Busoni the Visionary, Volume II
Jeni Slotchiver, piano
Centaur

No one plays Busoni's piano music with greater clarity or depth of understanding than Jeni Slotchiver.  As she demonstrated in Volume I of this series, this is music she clearly loves and understands both intellectually and intuitively.  There is no finer, or more committed,  advocate for this greatly underrated composer  working today.  See Slotchiver's notes on Busoni the Visionary here.


Chamber Works
Composer: Dan Locklair 
Albany Records

Dan Locklair is an organist by trade and although he has written a wide body of works--his prolific output includes symphonic works, a ballet, an opera and numerous solo, chamber, vocal and choral compositions--one may be forgiven for identifying him first with that glorious instrument.  These chamber works show that Locklair's command of musical language is  far broader and deeper than a single instrument.   These fresh and engaging works are musically challenging and yet a real treat for the ear. 
 

 

SEPTEMBER 20-27 PICKS

Music in Fifths/Two Pages
Composer: Phillip Glass
Performer: Bang on a Can
Cantaloupe 

These are transcriptions of two early Glass works ("Fifths," originally performed and recorded by Philip Glass with Jon Gibson and Dickie Landry in the original version for saxophones and electric organ)  and ("Two Pages", originally  done by Philip Glass on electric organ and Michael Riesman on piano). 

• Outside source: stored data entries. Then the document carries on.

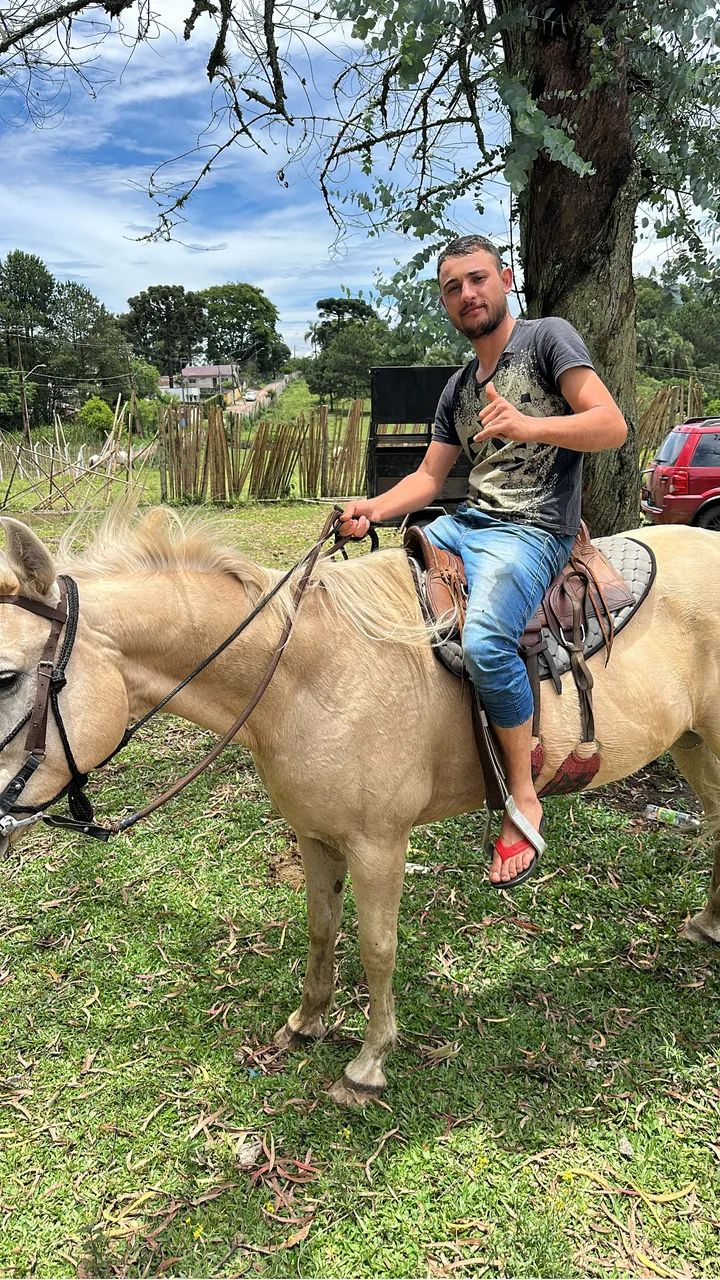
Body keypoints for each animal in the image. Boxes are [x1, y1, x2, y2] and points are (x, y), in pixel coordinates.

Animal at [0, 509, 718, 1108]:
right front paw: (307, 1023)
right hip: (692, 747)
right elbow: (322, 929)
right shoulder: (316, 837)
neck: (306, 676)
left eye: (6, 676)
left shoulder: (380, 845)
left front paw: (368, 1065)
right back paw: (707, 925)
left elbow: (377, 948)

As always the Bang on a Can All Stars do a... well... bang up job and bring a fresh perspective to  two of the seminal works of Glass' early career. 

 


Orchestral Works
Composer:  Herman D. Koppel
Nina Kavtaradze (piano) 
Aalborg Symphony Orchestra/Moshe Atzmon 
DACAPO

This is the third volume of the symphonies of the Danish composer Herman D Koppel who lived from 1908 to 1998 and wrote seven symphonies between 1930 and 1961.  Born in Copenhagen the son of Polish Jewish immigrants, Koppel fled to Sweden during World War II and his Symphony No. 3, written there, is an intensely personal work that mirrors the fears and anxieties of that period.  No. 5 is more hopeful and steady but lacks the raw energy of the 3rd. 


Guernica, Symphony no 4, Zapata 
Composer: Leonardo Balada 
Barcelona Symphony and Catalonia National Orchestra/Salvador Mas Conde 

Balada’s Guernica, completed in 1966, during the height of the Viet Nam War, was  inspired by Picasso’s large-scale mural of 1937, which has come to represent a  protest piece against all wars.  Balada writes in a personal modern idiom, although there are traces of his apprenticeships with Dello Joio and Aaron Copland.  Neither a serialist nor neo-classisist Balada is modern in ways that are highly individual and sometimes hard to follow.  But, he's an original and a little patience from the listener is well worth the effort. 


Symphonies Nos: 4, 5, 6
Composer: Josef  Tal 
NDR RadioPhilharmonie/Israel Yinon 
CPO

German-born Israeli composer Josef Tal, whose work I had never heard from this CD, is said to have  derived his musical style from the second Viennese school and has remained an unrepentant modernist. He has also been an innovator and pioneer, one of the first to combine a live instrument with a studio-generated tape recording; he founded the Israel Center for Electronic Music and imported the first Moog Synthesizer into his adopted country. These three symphonies reveal a composer with a strong personal voice working at the height of his powers.  Very powerful.